CONCLUSION: IMPOSSIBLE THOUGHTS
Because eliminating television seems impossible, and personal withdrawal is in some ways not enough, at least at a systematic level, most of us naturally attempt to reform matters. In the case of television we have worked to improve and democratize its output.
But the central argument of this research is that television, for the most part, cannot possibly yield to reform. Its problems are inherent in the technology itself to the same extent that violence is inherent in guns.
No new age of well-meaning television executives can change what the medium does to people who watch it. Its effects on body and mind are inseparable from the viewing experience.
As for the political effects, if we switched from the commercial control of television to, say, governmental control, this would not change the essential political relationships: the unification of experience, the one speaking to the many, the inevitable training in autocracy that these conditions engender. Similarly, no change in programming format from the present violent, antisocial tendencies to the more "prosocial" visions of educators and psychologists will mean much compared with the training in passivity, the destruction of creativity, the dulling of communicative abilities that any extended exposure to television inevitably produces. This is even assuming that the programming could be substantially changed which, as we have seen, is highly doubtful.
No influx of talented directors or writers can offset the technical limits of the medium itself.

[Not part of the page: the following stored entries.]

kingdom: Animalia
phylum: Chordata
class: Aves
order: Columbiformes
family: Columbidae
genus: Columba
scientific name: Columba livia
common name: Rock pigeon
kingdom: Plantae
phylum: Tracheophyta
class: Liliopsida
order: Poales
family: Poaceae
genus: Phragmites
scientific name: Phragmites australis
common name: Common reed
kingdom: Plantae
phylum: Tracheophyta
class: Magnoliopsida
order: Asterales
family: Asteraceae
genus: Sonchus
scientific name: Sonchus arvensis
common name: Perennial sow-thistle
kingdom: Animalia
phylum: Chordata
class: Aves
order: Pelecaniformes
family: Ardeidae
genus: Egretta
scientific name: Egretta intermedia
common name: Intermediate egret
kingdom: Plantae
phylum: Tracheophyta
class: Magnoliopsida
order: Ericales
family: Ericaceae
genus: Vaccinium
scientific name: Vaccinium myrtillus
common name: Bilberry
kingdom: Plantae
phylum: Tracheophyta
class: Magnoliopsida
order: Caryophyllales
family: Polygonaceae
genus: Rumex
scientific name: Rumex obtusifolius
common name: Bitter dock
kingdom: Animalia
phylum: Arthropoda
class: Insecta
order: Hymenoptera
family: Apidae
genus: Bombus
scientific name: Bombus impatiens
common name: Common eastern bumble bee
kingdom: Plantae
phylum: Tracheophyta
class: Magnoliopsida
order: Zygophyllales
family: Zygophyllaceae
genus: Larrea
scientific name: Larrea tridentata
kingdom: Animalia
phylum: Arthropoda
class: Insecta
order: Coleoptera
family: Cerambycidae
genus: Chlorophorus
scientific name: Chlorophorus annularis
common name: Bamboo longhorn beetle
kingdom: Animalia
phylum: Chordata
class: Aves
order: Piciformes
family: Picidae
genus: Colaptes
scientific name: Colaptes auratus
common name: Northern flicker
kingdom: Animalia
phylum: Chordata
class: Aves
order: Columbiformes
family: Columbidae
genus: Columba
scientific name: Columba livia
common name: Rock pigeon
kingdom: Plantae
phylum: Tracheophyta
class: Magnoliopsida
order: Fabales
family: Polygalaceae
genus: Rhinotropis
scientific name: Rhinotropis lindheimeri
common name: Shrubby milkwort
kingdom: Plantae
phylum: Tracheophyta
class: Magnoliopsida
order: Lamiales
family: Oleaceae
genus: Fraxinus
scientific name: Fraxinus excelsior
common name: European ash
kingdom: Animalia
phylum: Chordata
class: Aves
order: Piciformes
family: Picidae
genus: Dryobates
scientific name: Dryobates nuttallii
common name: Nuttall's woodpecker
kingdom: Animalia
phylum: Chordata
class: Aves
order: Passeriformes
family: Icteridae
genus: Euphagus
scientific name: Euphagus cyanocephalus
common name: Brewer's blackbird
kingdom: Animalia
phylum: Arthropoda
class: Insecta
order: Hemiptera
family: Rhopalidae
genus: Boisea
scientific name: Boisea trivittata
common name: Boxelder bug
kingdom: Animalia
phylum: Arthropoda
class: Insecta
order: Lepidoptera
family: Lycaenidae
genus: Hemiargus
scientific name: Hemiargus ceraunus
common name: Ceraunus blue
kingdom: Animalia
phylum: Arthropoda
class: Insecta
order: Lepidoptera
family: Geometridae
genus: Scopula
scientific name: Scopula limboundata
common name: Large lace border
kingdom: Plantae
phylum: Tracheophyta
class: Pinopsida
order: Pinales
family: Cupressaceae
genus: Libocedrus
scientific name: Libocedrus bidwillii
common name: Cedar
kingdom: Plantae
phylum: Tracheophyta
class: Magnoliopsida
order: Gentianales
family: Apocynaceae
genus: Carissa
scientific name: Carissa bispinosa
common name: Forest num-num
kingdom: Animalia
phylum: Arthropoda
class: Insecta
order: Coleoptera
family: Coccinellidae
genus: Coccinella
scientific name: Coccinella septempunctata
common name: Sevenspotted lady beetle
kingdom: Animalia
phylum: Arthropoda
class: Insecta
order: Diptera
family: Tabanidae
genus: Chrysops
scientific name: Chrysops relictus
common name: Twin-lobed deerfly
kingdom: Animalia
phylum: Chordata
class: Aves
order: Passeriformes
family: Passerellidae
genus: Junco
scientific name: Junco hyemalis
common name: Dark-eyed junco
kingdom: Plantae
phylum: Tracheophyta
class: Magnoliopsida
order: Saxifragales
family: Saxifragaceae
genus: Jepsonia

No matter who is in control, the medium remains confined to its cold, narrow culverts of hyperactive information. Nothing and no one can change this, nor can anyone change how television's technical limits confine awareness. As the person who gazes at streams becomes stream-like, so as we watch television we inexorably evolve into creatures whose bodies and minds become television-like.
True, if we banned all advertising, that would allay many negative effects of the medium and diminish the power of the huge corporations that are re-creating life in their image.
True, if we banned all broadcast television, leaving only cable systems, that would reduce the effect of the centralization of control. More kinds of people might have access to the medium, but they would still have to submit to the dictates of the technology. As they used the machine, they would find their material and their own consciousness changing to suit the technological form. The people who use television become more like each other, the Indian who learns television is an Indian no longer.
If we reduced the number of broadcast hours per day, or the number of days per week that television is permitted to broadcast, as many countries have, that would surely be an improvement.
If we eliminated all crime shows and other sensational entertainment, it would reveal what an inherently boring medium this is, producing awareness of artificial fixation despite boredom.
If we banned all nature shows or news broadcasts from television, due to the unavoidable and very dangerous distortions and aberrations which are inherent in televising these subjects, then this would leave other, better-qualified media to report them to us. The result would be an increased awareness of far more complex, complete and subtle information.
If we outlawed networks, there would be a new emphasis on local events, bringing us nearer to issues upon which we might have some direct personal effect.
All of these changes in television would be to the good, and worthy of support, but do you believe that they would be any easier to achieve than the outright elimination of the whole technology? Considering how difficult it has been merely to reduce the volume or the kind of advertising that is directed at our children, and considering the overwhelming power of the interests who control communications in this country, we might just as well put our efforts toward trying for the hole in one. It will take no greater amount of organization and it does not suffer the inhibitions of ambiguity.
IMAGINE A WORLD FREE OF TELEVISION
What is lost because we can no longer flip a switch for instant "entertainment" will be more than offset by human contact, enlivened minds and resurgence of personal investigation and activation.
What is lost because we can no longer see fuzzy and reduced versions of drama or forests will be more than offset by the actual experience of life and environment directly lived, and the resurgence of the human feeling that will accompany this.
What is lost by the unavailability of escape from what may be the painful conditions of many people's lives, might be more than offset by the concrete realization that life has been made painful, more to some than to others, and the desire to do something about this, to attack whatever forces have conspired to make this so.
Once rid of television, our information field would instantly widen to include aspects of life which have been discarded and forgotten. Human beings would rediscover facets of experience that we have permitted to lie dormant.
The nature of political process would surely change, making possible not only more subtle perspectives, but also the possibility of content over style. Political and economic power, now more concentrated than ever before in American history, would surely shift somewhat in the direction of more decentralized, non-capitalistic, community-based structures.
Learning would doubtless reemerge to substitute for brainwashing. Individual knowledge and the collective knowledge of communities of friends and peers would again flower as monolithic, institutional, surrogate knowledge declined.
Overall, chances are excellent that human beings, once outside the cloud of television images, would be happier than they have been of late, once again living in a reality which is less artificial, less imposed, and more responsive to personal action.
How to achieve the elimination of television? You must answer this question for yourselves. It is obvious, however, that the first step is for all of us to purge from our minds the idea that just because television exists, we cannot get rid of it.
IMAGINE A WORLD WITHOUT TELL-A-VISION!